### GIVEN TEXT
++++++++++

14 Comments To "View From Your Table"

#1 Comment By Siarlys Jenkins On April 29, 2012 @ 9:03 pm

I don’t have a photo of this, but today after church, I went to an upscale market to buy snow peas, fresh ginger root, a clove of garlic, and a head of crinkly cabbage something like Chinese, but have another name, took it home, and made up a pan of chicken vegetable stir fry with soy sauce. (Split chicken breasts were on sale for 99 cents a pound this week). Then I packed half of it into a plastic container and delivered it to my dearest friend who works two sixteen hours shifts as a nurse at a short-term detox center. She really needs a home-cooked meal to get through the week-end. Needless to say, she did not take wine with it. I think right now she is relying on squeezing a little lemon juice into bottles of water.

I’ll try to offer a photo later in the week. It’s a nice idea.

#2 Comment By Ben On April 29, 2012 @ 9:22 pm

Interesting concept

#3 Comment By Camp Topisaw On April 29, 2012 @ 9:33 pm

Is that them LED candles you got there?

#4 Comment By Roland de Chanson On April 29, 2012 @ 10:16 pm

On mange bien et on vit bien chez toi mon vieux. T’as la joie de vivre. Je te félicite!

++++++++++

### SUPPLIED MATERIAL
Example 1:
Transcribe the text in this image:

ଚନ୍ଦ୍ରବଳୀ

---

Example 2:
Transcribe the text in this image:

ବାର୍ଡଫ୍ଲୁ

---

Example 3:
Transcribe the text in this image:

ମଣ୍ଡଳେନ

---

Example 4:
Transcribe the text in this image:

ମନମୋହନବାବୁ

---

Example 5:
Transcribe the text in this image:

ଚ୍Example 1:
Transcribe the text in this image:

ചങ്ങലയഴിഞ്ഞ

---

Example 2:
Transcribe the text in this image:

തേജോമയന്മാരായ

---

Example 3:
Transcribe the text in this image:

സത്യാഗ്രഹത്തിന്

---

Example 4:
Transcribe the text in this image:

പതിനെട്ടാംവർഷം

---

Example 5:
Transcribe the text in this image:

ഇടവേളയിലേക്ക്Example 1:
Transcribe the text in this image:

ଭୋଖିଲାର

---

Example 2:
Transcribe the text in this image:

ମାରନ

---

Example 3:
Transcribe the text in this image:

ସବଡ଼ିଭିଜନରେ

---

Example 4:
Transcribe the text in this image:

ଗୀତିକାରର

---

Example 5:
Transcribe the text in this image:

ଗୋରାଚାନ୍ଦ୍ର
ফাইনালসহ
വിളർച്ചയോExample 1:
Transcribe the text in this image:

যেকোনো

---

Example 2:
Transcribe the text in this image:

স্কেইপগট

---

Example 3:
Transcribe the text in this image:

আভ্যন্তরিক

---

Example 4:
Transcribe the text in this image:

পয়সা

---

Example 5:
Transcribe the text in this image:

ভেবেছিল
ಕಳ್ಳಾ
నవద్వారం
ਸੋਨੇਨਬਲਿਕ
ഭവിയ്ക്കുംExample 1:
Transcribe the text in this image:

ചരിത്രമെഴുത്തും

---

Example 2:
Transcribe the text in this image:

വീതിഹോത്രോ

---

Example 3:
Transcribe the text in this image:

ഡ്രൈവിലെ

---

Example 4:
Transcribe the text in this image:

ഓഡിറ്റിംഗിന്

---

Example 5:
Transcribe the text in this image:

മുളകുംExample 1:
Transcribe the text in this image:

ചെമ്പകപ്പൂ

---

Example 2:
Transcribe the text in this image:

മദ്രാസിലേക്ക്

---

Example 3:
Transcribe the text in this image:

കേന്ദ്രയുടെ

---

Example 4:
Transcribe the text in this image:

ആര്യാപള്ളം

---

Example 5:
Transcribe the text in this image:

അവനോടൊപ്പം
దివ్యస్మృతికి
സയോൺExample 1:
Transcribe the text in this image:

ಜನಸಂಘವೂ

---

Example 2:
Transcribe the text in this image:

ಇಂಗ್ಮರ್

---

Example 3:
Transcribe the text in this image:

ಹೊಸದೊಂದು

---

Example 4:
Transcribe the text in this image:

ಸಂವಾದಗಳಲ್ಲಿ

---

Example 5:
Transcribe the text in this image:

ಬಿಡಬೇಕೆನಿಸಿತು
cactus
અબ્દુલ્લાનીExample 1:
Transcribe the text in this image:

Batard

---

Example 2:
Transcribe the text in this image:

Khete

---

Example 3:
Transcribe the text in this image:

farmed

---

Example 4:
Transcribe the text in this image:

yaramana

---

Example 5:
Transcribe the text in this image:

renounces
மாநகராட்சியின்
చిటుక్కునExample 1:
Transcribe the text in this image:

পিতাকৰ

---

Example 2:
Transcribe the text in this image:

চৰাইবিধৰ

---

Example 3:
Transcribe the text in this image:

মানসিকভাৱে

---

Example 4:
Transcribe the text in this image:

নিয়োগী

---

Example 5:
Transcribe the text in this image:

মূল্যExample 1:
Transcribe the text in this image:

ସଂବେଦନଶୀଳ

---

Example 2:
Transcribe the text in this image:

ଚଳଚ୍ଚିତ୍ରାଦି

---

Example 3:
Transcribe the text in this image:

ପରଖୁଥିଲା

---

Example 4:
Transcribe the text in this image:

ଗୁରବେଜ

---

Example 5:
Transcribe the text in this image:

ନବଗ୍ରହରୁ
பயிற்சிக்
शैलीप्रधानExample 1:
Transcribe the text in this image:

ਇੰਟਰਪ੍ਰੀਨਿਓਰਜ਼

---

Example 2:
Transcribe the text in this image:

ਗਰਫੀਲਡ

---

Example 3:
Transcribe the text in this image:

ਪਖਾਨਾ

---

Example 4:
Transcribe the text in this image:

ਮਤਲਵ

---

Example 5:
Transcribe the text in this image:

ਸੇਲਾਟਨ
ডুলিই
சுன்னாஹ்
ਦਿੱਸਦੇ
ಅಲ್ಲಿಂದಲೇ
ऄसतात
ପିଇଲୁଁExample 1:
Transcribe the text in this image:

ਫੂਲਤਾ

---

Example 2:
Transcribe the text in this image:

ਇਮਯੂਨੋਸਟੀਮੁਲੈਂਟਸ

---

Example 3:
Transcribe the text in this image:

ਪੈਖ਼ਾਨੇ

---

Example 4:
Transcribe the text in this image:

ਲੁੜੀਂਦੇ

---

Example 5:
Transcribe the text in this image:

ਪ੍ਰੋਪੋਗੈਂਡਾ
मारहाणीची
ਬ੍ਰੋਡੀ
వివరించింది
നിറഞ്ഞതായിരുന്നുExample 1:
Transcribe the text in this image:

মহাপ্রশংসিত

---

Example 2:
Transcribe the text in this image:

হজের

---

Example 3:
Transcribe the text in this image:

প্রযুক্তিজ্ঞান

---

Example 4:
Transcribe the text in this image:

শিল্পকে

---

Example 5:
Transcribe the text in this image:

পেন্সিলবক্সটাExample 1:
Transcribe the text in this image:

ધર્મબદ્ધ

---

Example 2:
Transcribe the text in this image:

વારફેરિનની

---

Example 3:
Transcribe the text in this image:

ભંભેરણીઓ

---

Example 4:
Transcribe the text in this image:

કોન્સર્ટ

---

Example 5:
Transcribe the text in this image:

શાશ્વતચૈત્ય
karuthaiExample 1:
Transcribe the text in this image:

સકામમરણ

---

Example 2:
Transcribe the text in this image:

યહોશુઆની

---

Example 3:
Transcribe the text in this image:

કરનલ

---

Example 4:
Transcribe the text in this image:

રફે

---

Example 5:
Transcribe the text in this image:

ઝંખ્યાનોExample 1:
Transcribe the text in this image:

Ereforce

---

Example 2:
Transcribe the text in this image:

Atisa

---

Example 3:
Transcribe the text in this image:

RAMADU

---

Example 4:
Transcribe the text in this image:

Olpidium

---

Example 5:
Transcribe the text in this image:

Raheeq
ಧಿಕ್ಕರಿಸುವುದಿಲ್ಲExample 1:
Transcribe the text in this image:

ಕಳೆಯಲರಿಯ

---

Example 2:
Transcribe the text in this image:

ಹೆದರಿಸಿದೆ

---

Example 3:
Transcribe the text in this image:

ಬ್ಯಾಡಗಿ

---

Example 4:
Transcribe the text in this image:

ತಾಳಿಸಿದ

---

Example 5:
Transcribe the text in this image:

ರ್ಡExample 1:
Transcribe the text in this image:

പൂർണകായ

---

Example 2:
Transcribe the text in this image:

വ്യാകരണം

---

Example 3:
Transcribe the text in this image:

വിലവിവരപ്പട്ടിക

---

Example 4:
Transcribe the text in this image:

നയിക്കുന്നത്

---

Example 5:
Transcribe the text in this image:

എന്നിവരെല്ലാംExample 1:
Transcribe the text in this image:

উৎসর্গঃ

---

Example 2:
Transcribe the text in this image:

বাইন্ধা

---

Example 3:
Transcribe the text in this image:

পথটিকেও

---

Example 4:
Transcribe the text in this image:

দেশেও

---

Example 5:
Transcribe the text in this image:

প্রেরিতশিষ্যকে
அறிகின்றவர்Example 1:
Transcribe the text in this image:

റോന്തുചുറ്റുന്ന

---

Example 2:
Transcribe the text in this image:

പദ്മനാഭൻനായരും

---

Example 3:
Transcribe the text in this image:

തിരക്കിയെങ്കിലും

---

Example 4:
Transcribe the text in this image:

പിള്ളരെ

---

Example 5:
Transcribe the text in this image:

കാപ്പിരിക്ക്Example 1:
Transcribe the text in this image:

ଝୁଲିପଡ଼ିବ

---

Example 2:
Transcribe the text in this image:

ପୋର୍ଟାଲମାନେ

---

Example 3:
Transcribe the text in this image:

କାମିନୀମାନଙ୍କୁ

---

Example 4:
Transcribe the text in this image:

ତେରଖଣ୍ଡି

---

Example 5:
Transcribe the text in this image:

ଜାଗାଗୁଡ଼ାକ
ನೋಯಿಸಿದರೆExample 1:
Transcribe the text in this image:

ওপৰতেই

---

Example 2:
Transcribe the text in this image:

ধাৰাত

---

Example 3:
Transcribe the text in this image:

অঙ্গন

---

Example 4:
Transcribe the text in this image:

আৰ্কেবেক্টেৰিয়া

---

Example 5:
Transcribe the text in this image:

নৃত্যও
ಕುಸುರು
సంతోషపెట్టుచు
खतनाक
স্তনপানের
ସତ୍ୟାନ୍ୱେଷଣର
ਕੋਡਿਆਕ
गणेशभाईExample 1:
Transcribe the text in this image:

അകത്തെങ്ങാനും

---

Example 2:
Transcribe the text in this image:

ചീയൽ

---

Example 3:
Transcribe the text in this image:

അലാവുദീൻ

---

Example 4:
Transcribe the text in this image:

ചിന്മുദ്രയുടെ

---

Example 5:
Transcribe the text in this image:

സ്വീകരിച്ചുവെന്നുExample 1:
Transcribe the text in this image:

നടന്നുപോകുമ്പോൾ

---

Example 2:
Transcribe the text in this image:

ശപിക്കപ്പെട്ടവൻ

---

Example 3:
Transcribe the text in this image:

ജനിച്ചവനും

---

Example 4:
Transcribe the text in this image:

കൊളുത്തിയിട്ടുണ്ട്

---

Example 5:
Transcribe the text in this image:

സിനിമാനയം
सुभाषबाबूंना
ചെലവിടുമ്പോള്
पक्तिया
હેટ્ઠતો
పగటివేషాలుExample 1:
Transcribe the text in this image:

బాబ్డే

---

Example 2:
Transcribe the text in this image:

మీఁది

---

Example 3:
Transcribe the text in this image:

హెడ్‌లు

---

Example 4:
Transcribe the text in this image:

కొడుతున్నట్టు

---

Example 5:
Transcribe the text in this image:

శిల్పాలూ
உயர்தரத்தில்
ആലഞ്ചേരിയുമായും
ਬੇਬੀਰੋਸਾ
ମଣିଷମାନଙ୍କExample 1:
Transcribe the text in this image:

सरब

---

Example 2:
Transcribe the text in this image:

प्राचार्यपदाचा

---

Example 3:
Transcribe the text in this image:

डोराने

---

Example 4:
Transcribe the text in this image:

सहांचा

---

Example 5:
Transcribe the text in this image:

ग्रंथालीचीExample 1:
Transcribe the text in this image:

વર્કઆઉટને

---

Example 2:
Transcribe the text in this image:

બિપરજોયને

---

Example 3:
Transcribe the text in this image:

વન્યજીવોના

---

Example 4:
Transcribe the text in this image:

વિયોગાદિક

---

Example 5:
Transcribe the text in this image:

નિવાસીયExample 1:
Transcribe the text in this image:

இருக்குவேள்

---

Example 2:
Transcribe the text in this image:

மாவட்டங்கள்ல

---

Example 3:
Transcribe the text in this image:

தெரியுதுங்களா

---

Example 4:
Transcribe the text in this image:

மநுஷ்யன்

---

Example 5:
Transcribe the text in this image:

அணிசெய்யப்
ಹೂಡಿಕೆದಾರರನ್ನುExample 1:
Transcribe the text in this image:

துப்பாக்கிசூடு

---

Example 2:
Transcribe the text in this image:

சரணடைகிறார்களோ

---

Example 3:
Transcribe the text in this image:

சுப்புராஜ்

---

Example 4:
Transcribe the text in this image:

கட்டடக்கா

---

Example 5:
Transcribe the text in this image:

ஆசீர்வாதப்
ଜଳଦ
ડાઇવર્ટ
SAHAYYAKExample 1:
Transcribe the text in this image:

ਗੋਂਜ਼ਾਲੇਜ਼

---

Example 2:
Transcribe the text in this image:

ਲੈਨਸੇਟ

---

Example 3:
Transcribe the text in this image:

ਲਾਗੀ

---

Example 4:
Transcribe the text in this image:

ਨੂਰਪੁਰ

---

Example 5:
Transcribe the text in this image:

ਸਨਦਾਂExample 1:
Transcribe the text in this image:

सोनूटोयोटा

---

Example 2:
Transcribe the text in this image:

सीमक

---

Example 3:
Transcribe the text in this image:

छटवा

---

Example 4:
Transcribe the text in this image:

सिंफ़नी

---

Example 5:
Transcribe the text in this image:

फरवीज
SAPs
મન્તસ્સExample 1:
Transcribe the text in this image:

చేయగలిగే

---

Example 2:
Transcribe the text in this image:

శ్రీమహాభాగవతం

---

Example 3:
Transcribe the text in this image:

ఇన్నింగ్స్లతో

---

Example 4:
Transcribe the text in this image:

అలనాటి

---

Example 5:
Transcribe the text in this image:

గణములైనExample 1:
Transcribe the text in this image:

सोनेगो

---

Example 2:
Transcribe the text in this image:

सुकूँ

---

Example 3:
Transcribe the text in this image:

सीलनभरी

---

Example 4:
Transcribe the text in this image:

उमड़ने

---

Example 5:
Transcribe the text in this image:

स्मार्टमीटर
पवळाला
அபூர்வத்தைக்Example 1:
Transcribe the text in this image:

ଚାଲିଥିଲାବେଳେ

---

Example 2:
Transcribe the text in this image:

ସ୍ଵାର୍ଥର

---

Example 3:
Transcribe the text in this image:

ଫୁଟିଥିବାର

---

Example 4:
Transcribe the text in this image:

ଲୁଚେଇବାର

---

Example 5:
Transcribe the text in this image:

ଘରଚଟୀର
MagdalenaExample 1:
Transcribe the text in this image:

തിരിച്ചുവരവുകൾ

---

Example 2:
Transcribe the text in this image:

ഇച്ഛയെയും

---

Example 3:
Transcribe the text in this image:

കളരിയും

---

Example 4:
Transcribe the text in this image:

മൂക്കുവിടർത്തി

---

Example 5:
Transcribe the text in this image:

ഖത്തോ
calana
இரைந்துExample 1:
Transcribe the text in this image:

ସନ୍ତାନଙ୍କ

++++++++++

### ASSIGNMENT 1
Reproduce the comment thread word for word, starting at "Is that them" and stopping after "Je te félicite!".
### ASSIGNMENT 2
Put this sentence from the comment thread into Spanish: "She really needs a home-cooked meal to get through the week-end."
### ASSIGNMENT 3
Carry on the comment thread about "View From Your Table" from its last line.
Leave the records aside; nothing here uses them.

### ANSWER SECTION 1
Is that them LED candles you got there?

#4 Comment By Roland de Chanson On April 29, 2012 @ 10:16 pm

On mange bien et on vit bien chez toi mon vieux. T’as la joie de vivre. Je te félicite!

### ANSWER SECTION 2
Ella de verdad necesita una comida casera para aguantar el fin de semana.

### ANSWER SECTION 3
What you propose is a sort of nature morte of the kitchen. Though I think both the French and the equivalent English equivocate. This is nature vive, nature humaine, nature le don du Bon Dieu.

Would it be possible to tag this and future and (even past) culinary posts so that they can be accessed by, say, gourmandise or some such?

These posts are a foodie’s thesaurus.

#5 Comment By Rod Dreher On April 29, 2012 @ 10:32 pm

Merci, Roland. I’ve started a new category for these, View From Your Table, which will make them all searchable. Many of the past ones are searchable under the “Food” category.

A reader visiting family in Italy just sent in a great shot. I’m going to use it tomorrow.

#6 Comment By Johan On April 30, 2012 @ 7:23 am

I hope you’ll show examples of interesting regional fare — everything from Southern BBQ or catfish fries, to meals that feature Lutefisk, and everything in between.

#7 Comment By Leapold On April 30, 2012 @ 7:46 am

I am inspired. (Have been so low lately, only eating at the kitchen counter. Back to the table!)

#8 Comment By Fred G. On April 30, 2012 @ 10:39 am

Great idea! Working on something for you.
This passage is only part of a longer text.